#### [EXTRACT PROVIDED]
* * *

What about duck shot?  Air nibblers?  Beanie babies have nice plastic beads in them that I use for small neck bottles with clay in them, but I have yet to figure out a good cap system for building a tumbler.


----------



## JGUIS (Jul 9, 2006)

Maybe I should have read all the posts first.  Nice caps, Cap.  What about using rollers from a copy machine?  They're coated with 1/2" of rubber, and were free.


----------



## tombstone (Jul 9, 2006)

For the stopples i'm using mechanical test plugs from Lowe's.  These are designed to fit the end of the pipe so i had to grind down the big end to slide inside the pipe.  A friend welded some metal to washers to complete the three finger stopple.  I use these on both ends of the bottles.  I tumble mostly round bottles like sodas, beers, and whiskeys so this stopple has worked fine.

 Many of my bottles are only sick on the inside, in which case you put the cleaning stuff inside, slap some duct tape over the lip, pack it in newspaper and put it in the canister.  This polishes the insides pretty good.


----------



## capsoda (Jul 9, 2006)

Hey Josh, Those rubber coated rollers should work great. Saves time and you won't have to replace them every few weeks like friction tape.


----------



## Marko (Sep 6, 2006)

Hi all,

 Stumbled across this site while researching how to clean old bottles we are going to display in our kitchen. I have looked at the set ups and really like the looks of Capsoda's. I was wondering if anyone could share the best motor set up to get the lower 30 - 70 rpm's. The bearings, shaft, etc seem easy to locate, just having a hard time finding a motor whose speed can be reduced. Would a router speed control work? Pullies? Any help would be appreciated. My new hobby will go nicely with the metal detecting that I do. Thanks in advance for any help you can provide!


----------



## Bottle tumbler (Sep 6, 2006)

what needs to be done to get the 30 to 40 rpms is a 2 inch pully to a 10 inch pully
 2 inch on the motor and 10 inch on the drive shaft, i do all mine at this slow speed, fast just makes things to risky and i do all mine in 14 days or less some in 3 days

 rick


----------



## tombstone (Sep 6, 2006)

* * *

#### [DATASET ENTRIES]
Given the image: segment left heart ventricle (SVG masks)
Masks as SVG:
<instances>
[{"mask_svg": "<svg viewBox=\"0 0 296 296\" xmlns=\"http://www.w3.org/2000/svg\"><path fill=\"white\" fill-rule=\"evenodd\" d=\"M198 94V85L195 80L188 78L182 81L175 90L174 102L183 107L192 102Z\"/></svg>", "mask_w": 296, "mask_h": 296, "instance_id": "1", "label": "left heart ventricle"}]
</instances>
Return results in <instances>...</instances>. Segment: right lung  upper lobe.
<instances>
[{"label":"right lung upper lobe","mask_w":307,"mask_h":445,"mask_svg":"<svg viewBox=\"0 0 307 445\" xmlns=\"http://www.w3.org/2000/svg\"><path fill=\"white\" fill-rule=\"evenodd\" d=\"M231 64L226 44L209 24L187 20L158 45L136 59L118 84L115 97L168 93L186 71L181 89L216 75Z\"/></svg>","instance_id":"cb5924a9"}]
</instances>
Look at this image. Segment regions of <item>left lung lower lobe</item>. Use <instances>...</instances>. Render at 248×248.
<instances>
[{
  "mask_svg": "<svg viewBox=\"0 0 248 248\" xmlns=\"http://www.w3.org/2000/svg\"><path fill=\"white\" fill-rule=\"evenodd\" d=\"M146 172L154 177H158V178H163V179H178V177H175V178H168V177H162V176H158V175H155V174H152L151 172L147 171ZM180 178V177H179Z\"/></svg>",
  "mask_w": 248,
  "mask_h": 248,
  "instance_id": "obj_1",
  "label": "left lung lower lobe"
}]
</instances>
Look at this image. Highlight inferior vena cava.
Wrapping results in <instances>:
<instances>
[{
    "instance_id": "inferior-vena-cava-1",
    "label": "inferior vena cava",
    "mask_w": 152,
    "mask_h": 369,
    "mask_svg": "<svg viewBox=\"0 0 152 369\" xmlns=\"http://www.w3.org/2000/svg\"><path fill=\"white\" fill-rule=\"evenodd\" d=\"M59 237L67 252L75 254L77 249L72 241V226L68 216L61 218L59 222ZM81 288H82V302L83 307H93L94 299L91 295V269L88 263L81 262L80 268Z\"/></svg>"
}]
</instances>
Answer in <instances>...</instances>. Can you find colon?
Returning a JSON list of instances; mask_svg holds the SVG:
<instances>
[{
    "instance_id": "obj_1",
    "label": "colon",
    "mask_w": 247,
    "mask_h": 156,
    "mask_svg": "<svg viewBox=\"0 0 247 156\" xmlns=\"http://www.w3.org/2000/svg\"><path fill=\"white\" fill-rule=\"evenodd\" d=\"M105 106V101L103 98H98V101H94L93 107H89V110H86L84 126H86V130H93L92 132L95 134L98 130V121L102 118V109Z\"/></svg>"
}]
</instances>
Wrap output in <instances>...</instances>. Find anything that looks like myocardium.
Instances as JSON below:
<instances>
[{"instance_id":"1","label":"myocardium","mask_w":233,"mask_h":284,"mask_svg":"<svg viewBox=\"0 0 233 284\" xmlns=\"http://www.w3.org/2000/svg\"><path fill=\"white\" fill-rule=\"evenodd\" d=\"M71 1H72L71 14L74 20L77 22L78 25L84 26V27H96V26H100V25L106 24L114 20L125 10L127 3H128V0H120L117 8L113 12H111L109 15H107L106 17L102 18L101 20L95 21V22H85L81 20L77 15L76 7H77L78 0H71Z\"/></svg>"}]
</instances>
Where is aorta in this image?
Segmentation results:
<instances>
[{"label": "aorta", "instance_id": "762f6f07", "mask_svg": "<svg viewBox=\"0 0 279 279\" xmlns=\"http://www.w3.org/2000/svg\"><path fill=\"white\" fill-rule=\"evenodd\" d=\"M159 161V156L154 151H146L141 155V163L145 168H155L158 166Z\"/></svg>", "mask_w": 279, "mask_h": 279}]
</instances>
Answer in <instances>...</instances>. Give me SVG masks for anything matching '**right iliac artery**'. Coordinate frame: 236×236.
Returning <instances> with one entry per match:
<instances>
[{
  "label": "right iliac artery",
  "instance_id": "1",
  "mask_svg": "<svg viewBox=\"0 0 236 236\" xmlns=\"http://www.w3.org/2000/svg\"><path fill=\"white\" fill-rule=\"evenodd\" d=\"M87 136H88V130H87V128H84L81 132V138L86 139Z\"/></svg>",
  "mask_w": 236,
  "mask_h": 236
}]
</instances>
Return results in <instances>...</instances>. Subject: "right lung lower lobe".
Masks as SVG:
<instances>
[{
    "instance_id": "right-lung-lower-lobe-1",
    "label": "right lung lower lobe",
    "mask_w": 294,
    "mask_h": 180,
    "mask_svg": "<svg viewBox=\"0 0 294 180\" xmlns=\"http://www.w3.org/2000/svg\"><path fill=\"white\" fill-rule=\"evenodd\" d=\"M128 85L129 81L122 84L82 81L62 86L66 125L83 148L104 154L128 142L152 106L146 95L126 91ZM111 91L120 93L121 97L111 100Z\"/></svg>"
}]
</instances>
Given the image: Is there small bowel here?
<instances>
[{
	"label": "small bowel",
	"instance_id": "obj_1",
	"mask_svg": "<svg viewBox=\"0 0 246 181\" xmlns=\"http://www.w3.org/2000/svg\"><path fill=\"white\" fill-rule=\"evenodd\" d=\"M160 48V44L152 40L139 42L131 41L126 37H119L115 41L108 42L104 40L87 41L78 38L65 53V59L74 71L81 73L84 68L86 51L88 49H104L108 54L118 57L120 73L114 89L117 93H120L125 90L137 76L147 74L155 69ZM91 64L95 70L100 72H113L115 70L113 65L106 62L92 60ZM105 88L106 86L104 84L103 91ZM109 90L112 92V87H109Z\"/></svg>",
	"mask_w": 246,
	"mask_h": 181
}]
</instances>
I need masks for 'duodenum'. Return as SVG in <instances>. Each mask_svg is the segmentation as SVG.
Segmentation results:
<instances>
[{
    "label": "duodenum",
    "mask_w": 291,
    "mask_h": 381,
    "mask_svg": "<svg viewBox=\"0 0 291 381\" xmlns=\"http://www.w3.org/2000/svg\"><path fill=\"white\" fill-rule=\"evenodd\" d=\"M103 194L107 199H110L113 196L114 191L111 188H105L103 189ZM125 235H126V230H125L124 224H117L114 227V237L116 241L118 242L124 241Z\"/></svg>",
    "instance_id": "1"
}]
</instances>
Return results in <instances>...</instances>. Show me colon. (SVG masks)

* * *

#### [REQUIRED TASK A]
In the bottle tumbling thread, rename "Beanie babies" to "Stuffed toys" in the passage between "What about duck" and "JGUIS (Jul 9, 2006)", inclusive, and give that passage again.
#### [REQUIRED TASK B]
According to the bottle tumbling thread, what pulley sizes give 30 to 40 rpm, and where does each one go?
#### [REQUIRED TASK C]
Pick up the bottle tumbling thread after its last line and keep it going.

#### [WRITTEN RESPONSE A]
What about duck shot?  Air nibblers?  Stuffed toys have nice plastic beads in them that I use for small neck bottles with clay in them, but I have yet to figure out a good cap system for building a tumbler.


----------



## JGUIS (Jul 9, 2006)

#### [WRITTEN RESPONSE B]
A 2-inch pulley goes on the motor and a 10-inch pulley goes on the drive shaft.

#### [WRITTEN RESPONSE C]
i used pulleys to reduce the rpm on mine.  There is a rpm calculator at http://www.csgnetwork.com/pulleybeltcalc.html  the first field (Powered Driver Pulley Diameter) is asking the pulley size attached to the motor, i use a 2 inch pulley but also have a 1.5 inch. the second field (Driven Object Pulley Diameter) is asking the pulley size on your primary drive rod.  I use a 10 inch pulley.  Skip everything else down to (Input (Driver) RPM) where you put in the rpm of your motor.  press the calculate button to get the rpm of your primary drive rod.  Mine (using the above numbers and a 1750 rpm motor) gives me a rpm of 350.  Now clear all the fields and in the first field type in the size of your drive rod (mine is 3/4 which is typed in as .75)  the second field will be the size of the canister you'll be using (i tumble a 4 inch) and in input driver rpm will be rpm of your primary drive rod (350 in my case)  hit the calculate button and the answer will be the rpm of your canister (in this case 65.45)

 This calculator doesn't take into consider slippage, drag, etc.  The actual rpm of my tumbler is closer to 50.  I acquired my motor first and then punched in different pully sizes and combinations to get the rpm i wanted so i would know what size pulleys to purchase.  Hope this hasn't gotten too complicated but this is the easiest way i've found of getting the information i needed.


----------



## capsoda (Sep 6, 2006)

Hey Mark, I bought 6, 8 and 10 inch pulleys and they cover just about everything. I use a 1750rpm motor I bought at the flea market for 10 or 15 bucks.


----------



## Marko (Sep 7, 2006)

OK. That is a start. Nice website find too on pully calculations. I have purchased some cheap bottles on ebay to practice with. One more question. Along with the copper wire, what is the abrasive to use for "cutting" and what is best for polishing? Again, thanks for the help. Cant wait to get started!


----------



## Bottle tumbler (Sep 7, 2006)

call jar doctor. go to www.jardoctor.com
 tell him rick kern sent you.

 rick


----------



## tombstone (Sep 7, 2006)

http://therockshed.com/grit.html

 1000 grit aluminum oxide for cutting
  right below that the aluminum oxide polish for polish


----------



## Marko (Sep 11, 2006)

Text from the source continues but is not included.